Employing Model-Eliciting Activities in Cybersecurity Education
Primary Investigator:
Baijian Yang
Mayari Serrano, Prof. Alejandra Magana, Prof. Baijian Yang
Abstract
College cybersecurity courses should ensure that the activities employed can engage students in learning and allow translation from conceptual knowledge to practice. We propose to use model-eliciting activities (MEAs) to develop students’ representational fluency in the cybersecurity domain. The cybersecurity topic chosen for the MEA implementation was Hyper-Text Transfer Protocol Secure (HTTPS). The MEA developed, “Migration to HTTPS”, comprises core concepts of HTTPS and their application on a real-world cybersecurity tasks. The activity was pilot tested with a group of 12 third-year Electrical and Computer Engineering undergraduate students who participated in a five-hour workshop in cryptography.

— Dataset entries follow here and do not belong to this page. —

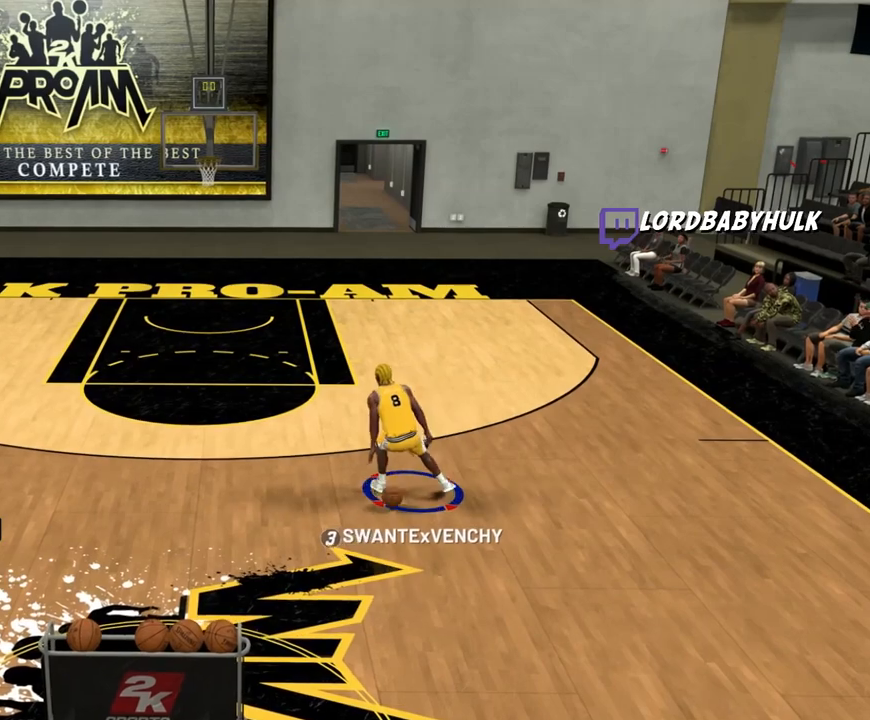
{"buttons": ["R2"], "left_stick": "center", "right_stick": "down-right", "events": [[250, "right_stick", "center"], [417, "right_stick", "down-right"]]}
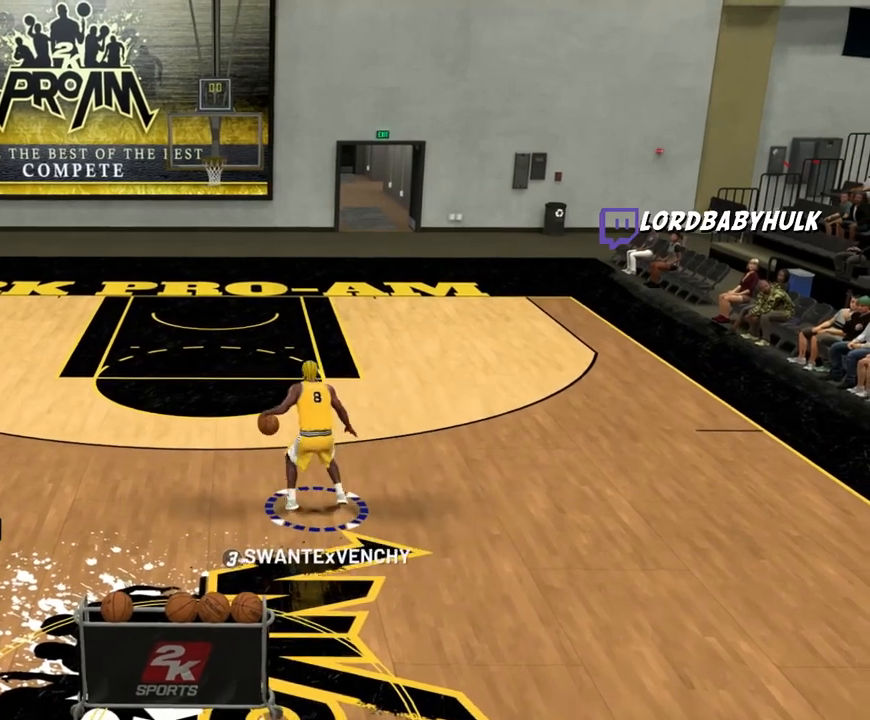
{"buttons": ["R2"], "left_stick": "center", "right_stick": "center", "events": [[350, "right_stick", "center"]]}
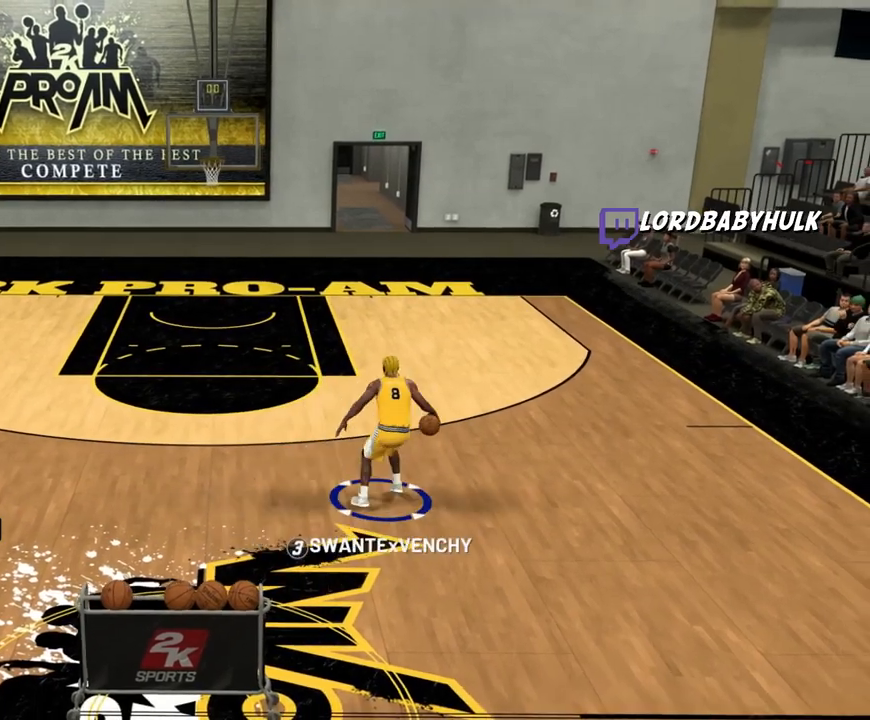
{"buttons": ["R2"], "left_stick": "center", "right_stick": "left", "events": [[17, "right_stick", "left"]]}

In this paper we describe the underlying learning theory that guided our rationale for using MEA as a pedagogical approach to promote deep learning in cybersecurity principles. We also illustrate how design principles were applied to construct a “Migration to HTTPS” MEA, along with the justifications of how learning objectives were aligned with the assessment procedures. We then explain how the MEA was implemented followed by presenting the results of our pilot study. The paper concludes with the implications of the MEA and future work to future promote teaching and learning in Cybersecurity education.